Ottawa to Ban Social Media for Under-16s, Citing Need to Raise a Generation Capable of Reading This Sentence
Ottawa announced plans this week to ban social media for users under 16, a policy Sweden has already implemented for phones in schools and Australia tried last year with results that depend entirely on which study you scroll past.
The federal government insists the measure will protect young minds from algorithmic harm, doomscrolling, and the creeping suspicion that adults have no plan for anything. Officials declined to explain how the ban will be enforced, beyond a vague reference to "working with platforms," which is Ottawa-speak for sending a sternly worded letter and hoping Meta opens it.
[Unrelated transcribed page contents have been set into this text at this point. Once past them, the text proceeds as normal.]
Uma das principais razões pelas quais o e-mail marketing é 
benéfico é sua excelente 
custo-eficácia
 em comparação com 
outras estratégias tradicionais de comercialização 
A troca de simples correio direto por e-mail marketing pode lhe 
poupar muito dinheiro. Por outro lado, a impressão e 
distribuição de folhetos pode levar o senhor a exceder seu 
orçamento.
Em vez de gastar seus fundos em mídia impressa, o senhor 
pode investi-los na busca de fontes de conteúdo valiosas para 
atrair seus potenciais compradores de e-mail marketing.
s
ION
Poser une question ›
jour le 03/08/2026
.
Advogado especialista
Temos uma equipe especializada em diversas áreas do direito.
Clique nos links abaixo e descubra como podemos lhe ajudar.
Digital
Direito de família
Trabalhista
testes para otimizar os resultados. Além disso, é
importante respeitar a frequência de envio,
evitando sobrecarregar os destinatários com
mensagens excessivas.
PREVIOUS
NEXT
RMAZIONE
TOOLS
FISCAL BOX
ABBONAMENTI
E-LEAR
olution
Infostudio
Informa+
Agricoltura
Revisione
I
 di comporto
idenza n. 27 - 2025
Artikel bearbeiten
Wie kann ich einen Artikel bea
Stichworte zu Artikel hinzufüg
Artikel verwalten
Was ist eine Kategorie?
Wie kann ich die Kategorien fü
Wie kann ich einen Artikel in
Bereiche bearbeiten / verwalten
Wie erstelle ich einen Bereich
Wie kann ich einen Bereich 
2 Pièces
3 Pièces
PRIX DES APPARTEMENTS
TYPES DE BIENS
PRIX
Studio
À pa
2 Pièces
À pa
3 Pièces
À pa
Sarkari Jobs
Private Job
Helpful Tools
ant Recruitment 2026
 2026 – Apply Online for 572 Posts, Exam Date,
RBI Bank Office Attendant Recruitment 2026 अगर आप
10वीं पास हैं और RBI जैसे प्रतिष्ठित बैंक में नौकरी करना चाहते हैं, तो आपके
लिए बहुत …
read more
Critics noted that the same government spent the morning quietly rolling back foreign streamer contributions to Canadian content, meaning a 15-year-old will soon be unable to post a TikTok but perfectly free to watch nothing Canadian on Netflix. A spokesperson called this "a balanced approach to the digital environment," which is also how one might describe unplugging the router and blaming the children.
Parents surveyed expressed cautious support, provided the ban does not apply to the iPad currently functioning as a third parent. Teenagers, reached for comment on Snapchat, said they had already moved to a platform the government has not heard of, and would relocate again the moment a cabinet minister learned to pronounce it.
The legislation is expected to pass sometime before the affected children turn 16 on their own.